A is for Aboriginal

by Joseph MacLean & Brendan Heard

Description:

Publisher's description (Interactive Publishing Corporation, 2013): The reader will discover some interesting bits of history and tradition that are not widely known. Many, for example, do not know that Thomas Jefferson and Benjamin Franklin (two of the American Founding Fathers) both attribute the Haudenosaunee (Iroquois) Confederacy, one of the world’s oldest democracies, as the inspiration for the American Constitution. Or, that the origin of ‘Red Indian’ is not because of skin colour, but from the ochre (iron oxide) used by the now extinct Beothuk to colour their skin red – red skin.

At the bottom of each letter there is a list of Indigenous peoples that begin with that letter. The idea is that the names can be recited as a sort of poem of remembrance. This book celebrates Aboriginal heritage and culture and is beautifully illustrated by Brendan Heard, a Canadian artist who works in oil paint and digital medium.

Resource format: Picturebook

Age recommendation: Grades 4 - 7

Keywords: history, tradition, Haudenosaunee, Iroquois Confederacy, heritage

Year of publication: 2013

Publisher information: Interactive Publishing Corporation

 

Teaching and Learning Ideas

Our team collaborated with new teachers, alumni of the Werklund School of Education’s Bachelor of Education program, to create teaching and learning plans for texts in this website. With audiences ranging from Pre-Kindergarten to Post-Secondary, lesson plans across this resource address a wide range of school subject areas, inclusive approaches, and Indigenous education topics, such as the revitalization of Indigenous languages.

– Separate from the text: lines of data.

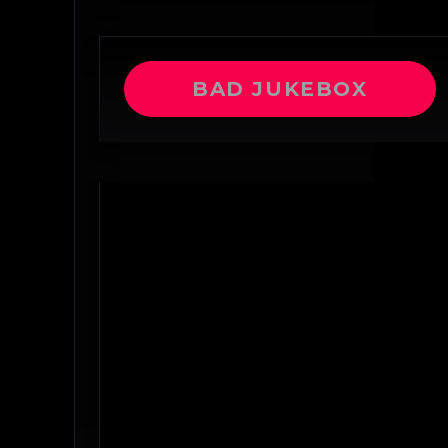
BAD JUKEBOX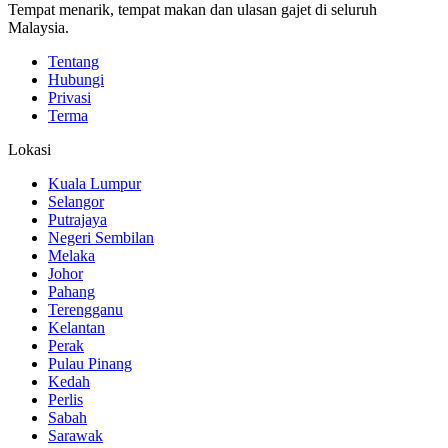
Tempat menarik, tempat makan dan ulasan gajet di seluruh
Malaysia.
Tentang
Hubungi
Privasi
Terma
Lokasi
Kuala Lumpur
Selangor
Putrajaya
Negeri Sembilan
Melaka
Johor
Pahang
Terengganu
Kelantan
Perak
Pulau Pinang
Kedah
Perlis
Sabah
Sarawak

As this website was designed with Undergraduate Programs in Education instructors, as well as teachers in mind, connections to UPE courses have been flagged on each lesson plan. These lessons are intended as a starting place for educators, to help you envision ways in which you might bring Indigenous literatures, as well as ways of knowing, being, and doing, into your teaching contexts. Please adapt, use, and share these lessons in ways that are generative for your teaching practice. We offer our sincere thanks to the dozens of new teachers who gifted us with these creative ideas!